Two generations, two radically different shows, two Starbucks. Or maybe not.
I kind of like Starbuck Mk. II, but it's flabbergasting to see how every episode of BSG squeezes in yet another side of Starbuck. The new BSG generally tries to project an aura of military authenticity, but Starbuck is ludicrously overskilled at everything. She's the best fighter pilot in the universe, a damn good flight instructor, a master tactician, a lethal hand-to-hand fighter, an amazing starship mechanic who can get an essentially alien biomechanical fighter craft to fly (apparently without any help from Galactica's actual mechanics), a great car driver, one of the best poker players around, an artist (the only artist in the show) and a music lover (the only one on the show) whose father was a musician (the only time on the show that anyone's father is mentioned, other than the Adama family), an amazing lover, dedicated wife and brilliant basketball player -
And I'll stop there, because the basketball thing is where the extent of Starbuck's characterization really went over the edge. You see, according to whoever wrote that particular episode, Starbuck was a world-class basketball (OK, "Pyramid", for frack's sake) player, who nearly went pro but was held back by a bum knee.

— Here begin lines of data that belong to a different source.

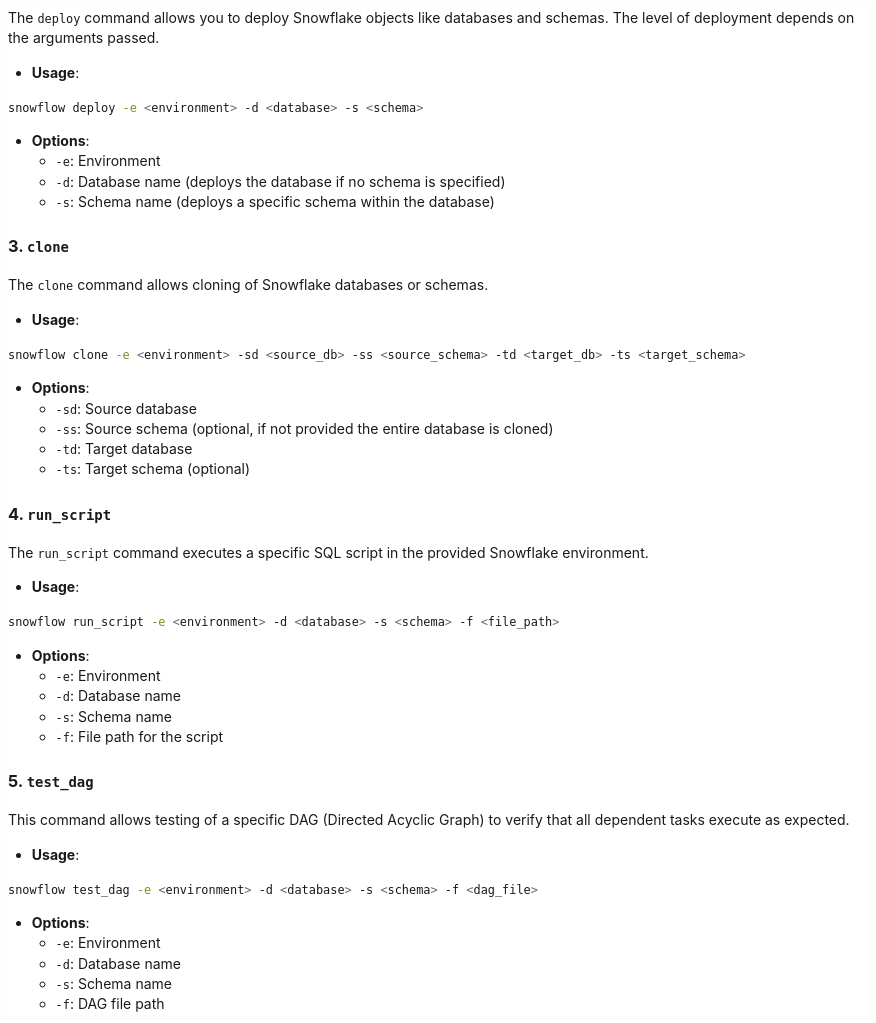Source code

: The `deploy` command allows you to deploy Snowflake objects like databases and schemas. The level of deployment depends on the arguments passed.

- **Usage**: 
```bash
snowflow deploy -e <environment> -d <database> -s <schema>
```
- **Options**:
  - `-e`: Environment
  - `-d`: Database name (deploys the database if no schema is specified)
  - `-s`: Schema name (deploys a specific schema within the database)

### 3. `clone`

The `clone` command allows cloning of Snowflake databases or schemas.

- **Usage**:
```bash
snowflow clone -e <environment> -sd <source_db> -ss <source_schema> -td <target_db> -ts <target_schema>
```
- **Options**:
  - `-sd`: Source database
  - `-ss`: Source schema (optional, if not provided the entire database is cloned)
  - `-td`: Target database
  - `-ts`: Target schema (optional)

### 4. `run_script`

The `run_script` command executes a specific SQL script in the provided Snowflake environment.

- **Usage**:
```bash
snowflow run_script -e <environment> -d <database> -s <schema> -f <file_path>
```
- **Options**:
  - `-e`: Environment 
  - `-d`: Database name
  - `-s`: Schema name
  - `-f`: File path for the script

### 5. `test_dag`

This command allows testing of a specific DAG (Directed Acyclic Graph) to verify that all dependent tasks execute as expected.

- **Usage**:
```bash
snowflow test_dag -e <environment> -d <database> -s <schema> -f <dag_file>
```
- **Options**:
  - `-e`: Environment
  - `-d`: Database name
  - `-s`: Schema name
  - `-f`: DAG file path
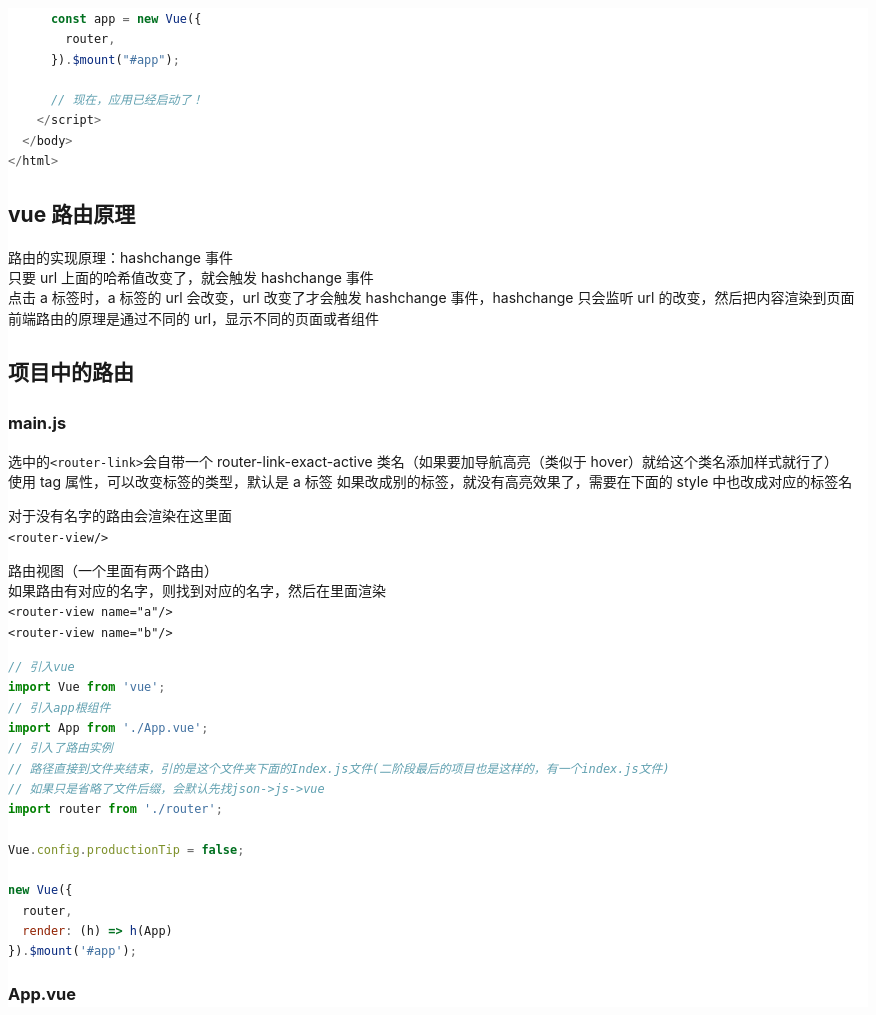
```javascript
      const app = new Vue({
        router,
      }).$mount("#app");

      // 现在，应用已经启动了！
    </script>
  </body>
</html>

```

## vue 路由原理

路由的实现原理：hashchange 事件  
只要 url 上面的哈希值改变了，就会触发 hashchange 事件  
点击 a 标签时，a 标签的 url 会改变，url 改变了才会触发 hashchange 事件，hashchange 只会监听 url 的改变，然后把内容渲染到页面  
前端路由的原理是通过不同的 url，显示不同的页面或者组件

## 项目中的路由

### main.js

选中的`<router-link>`会自带一个 router-link-exact-active 类名（如果要加导航高亮（类似于 hover）就给这个类名添加样式就行了）  
使用 tag 属性，可以改变标签的类型，默认是 a 标签 如果改成别的标签，就没有高亮效果了，需要在下面的 style 中也改成对应的标签名

对于没有名字的路由会渲染在这里面  
`<router-view/>`

路由视图（一个里面有两个路由）  
如果路由有对应的名字，则找到对应的名字，然后在里面渲染  
`<router-view name="a"/>`  
`<router-view name="b"/>`

```javascript
// 引入vue
import Vue from 'vue';
// 引入app根组件
import App from './App.vue';
// 引入了路由实例
// 路径直接到文件夹结束，引的是这个文件夹下面的Index.js文件(二阶段最后的项目也是这样的，有一个index.js文件)
// 如果只是省略了文件后缀，会默认先找json->js->vue
import router from './router';

Vue.config.productionTip = false;

new Vue({
  router,
  render: (h) => h(App)
}).$mount('#app');
```

### App.vue
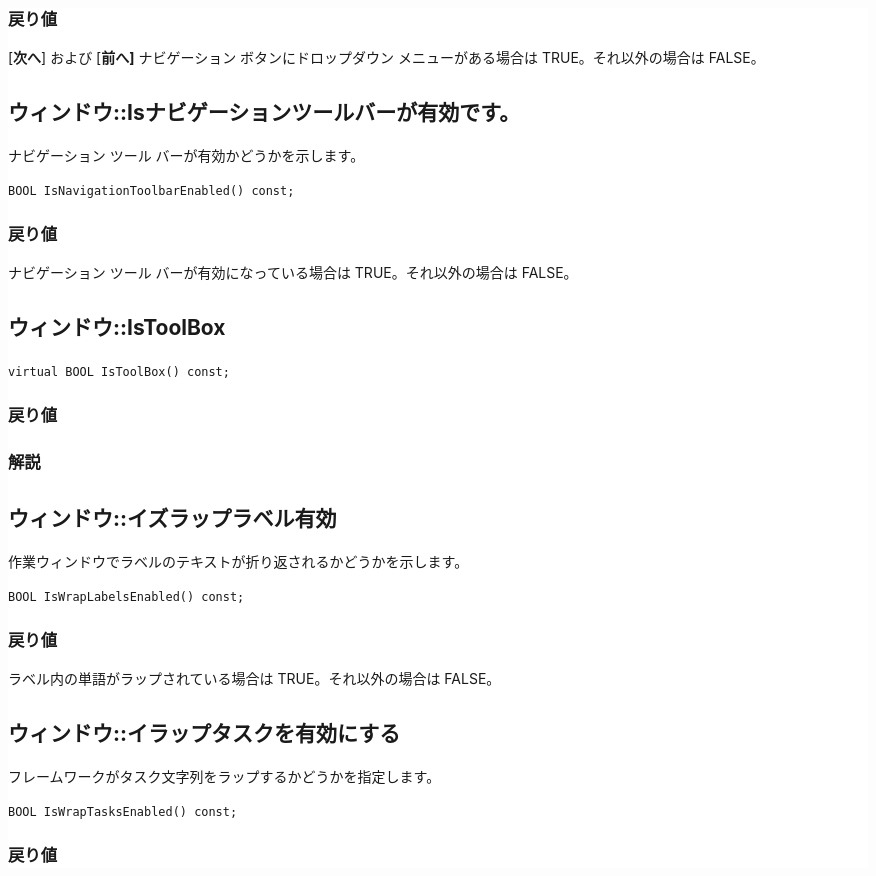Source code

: ### <a name="return-value"></a>戻り値

[**次へ**] および [**前へ]** ナビゲーション ボタンにドロップダウン メニューがある場合は TRUE。それ以外の場合は FALSE。

## <a name="cmfctaskspaneisnavigationtoolbarenabled"></a><a name="isnavigationtoolbarenabled"></a>ウィンドウ::Isナビゲーションツールバーが有効です。

ナビゲーション ツール バーが有効かどうかを示します。

```
BOOL IsNavigationToolbarEnabled() const;
```

### <a name="return-value"></a>戻り値

ナビゲーション ツール バーが有効になっている場合は TRUE。それ以外の場合は FALSE。

## <a name="cmfctaskspaneistoolbox"></a><a name="istoolbox"></a>ウィンドウ::IsToolBox

```
virtual BOOL IsToolBox() const;
```

### <a name="return-value"></a>戻り値

### <a name="remarks"></a>解説

## <a name="cmfctaskspaneiswraplabelsenabled"></a><a name="iswraplabelsenabled"></a>ウィンドウ::イズラップラベル有効

作業ウィンドウでラベルのテキストが折り返されるかどうかを示します。

```
BOOL IsWrapLabelsEnabled() const;
```

### <a name="return-value"></a>戻り値

ラベル内の単語がラップされている場合は TRUE。それ以外の場合は FALSE。

## <a name="cmfctaskspaneiswraptasksenabled"></a><a name="iswraptasksenabled"></a>ウィンドウ::イラップタスクを有効にする

フレームワークがタスク文字列をラップするかどうかを指定します。

```
BOOL IsWrapTasksEnabled() const;
```

### <a name="return-value"></a>戻り値
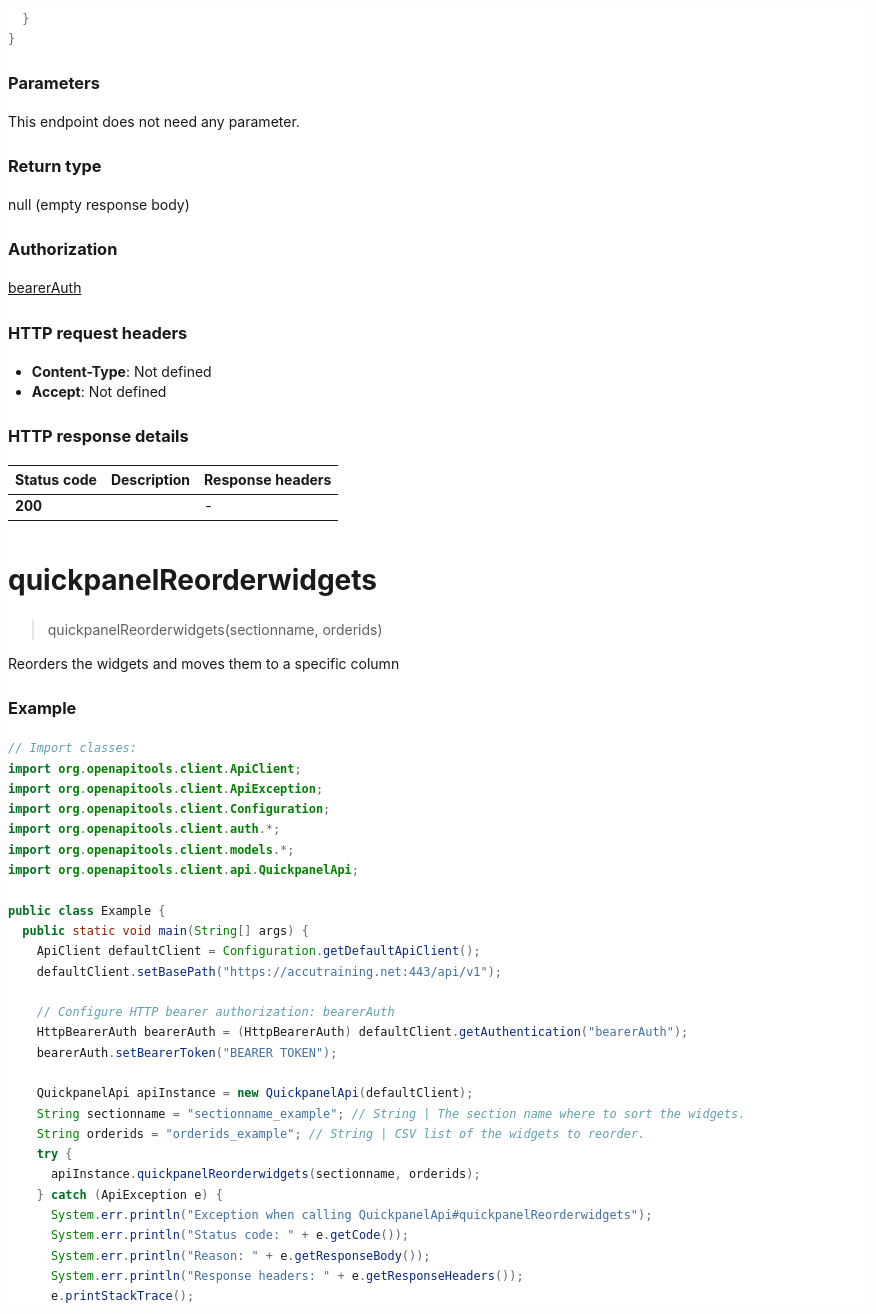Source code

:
 ```java
  }
}
```

### Parameters
This endpoint does not need any parameter.

### Return type

null (empty response body)

### Authorization

[bearerAuth](../README.md#bearerAuth)

### HTTP request headers

 - **Content-Type**: Not defined
 - **Accept**: Not defined

### HTTP response details
| Status code | Description | Response headers |
|-------------|-------------|------------------|
**200** |  |  -  |

<a name="quickpanelReorderwidgets"></a>
# **quickpanelReorderwidgets**
> quickpanelReorderwidgets(sectionname, orderids)

Reorders the widgets and moves them to a specific column

### Example
```java
// Import classes:
import org.openapitools.client.ApiClient;
import org.openapitools.client.ApiException;
import org.openapitools.client.Configuration;
import org.openapitools.client.auth.*;
import org.openapitools.client.models.*;
import org.openapitools.client.api.QuickpanelApi;

public class Example {
  public static void main(String[] args) {
    ApiClient defaultClient = Configuration.getDefaultApiClient();
    defaultClient.setBasePath("https://accutraining.net:443/api/v1");
    
    // Configure HTTP bearer authorization: bearerAuth
    HttpBearerAuth bearerAuth = (HttpBearerAuth) defaultClient.getAuthentication("bearerAuth");
    bearerAuth.setBearerToken("BEARER TOKEN");

    QuickpanelApi apiInstance = new QuickpanelApi(defaultClient);
    String sectionname = "sectionname_example"; // String | The section name where to sort the widgets.
    String orderids = "orderids_example"; // String | CSV list of the widgets to reorder.
    try {
      apiInstance.quickpanelReorderwidgets(sectionname, orderids);
    } catch (ApiException e) {
      System.err.println("Exception when calling QuickpanelApi#quickpanelReorderwidgets");
      System.err.println("Status code: " + e.getCode());
      System.err.println("Reason: " + e.getResponseBody());
      System.err.println("Response headers: " + e.getResponseHeaders());
      e.printStackTrace();
```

Now, I would be fine with that if Starbuck was one of Galactica's flight deck grease monkeys. We see a lot of Tyrol's crew, and they are some good characters. But Starbuck is a fighter pilot. Her knee has to endure constant stresses from acceleration, deceleration, high-speed turns and random jolts. They actually mention this on the show, damnit. Plus she's engaged in some kind of heavy infantry action in every other episode.
And she has a bum knee that interfered with her basketball game?
Sorry, Galactica. You can spout pseudo-authentic jargon all you like, you can make your characters realistically flawed and your starfighters engage in all sorts of neat-o maneuvers based on real-world physics, but you just flubbed it big time. I have known fighter pilots, and I know what their training is like. And as it happens, I started my own military service with a damaged knee, and I know exactly what military career paths are prohibited by such a handicap. One of them is "fighter pilot".
In one throwaway line, Starbuck went from an improbably overdeveloped character to an unbelievable caricature, and the new, more realistic, better written and altogether deeper Battlestar Galactica lost a bit of my respect. Not because they flubbed one teeny military detail, but because that momentary lapse in my suspension of disbelief showed me that there really wasn't any artistic rhyme or reason to Starbuck's character development, and she was just another character archetype carefully groomed to appeal to a certain demographic.
Which I guess I must be part of, because I still watch the show and I still like Starbuck, because no matter how silly she gets, she's just plain cool. I mean, come on. She's a slick, trash-talkin', cigar-smokin', poker-playin' fighter jock hottie. If you can't see how awesome that is, you must be some kind of pretentious artistic type who watches European films and played The Settlers of Catan until it got popular.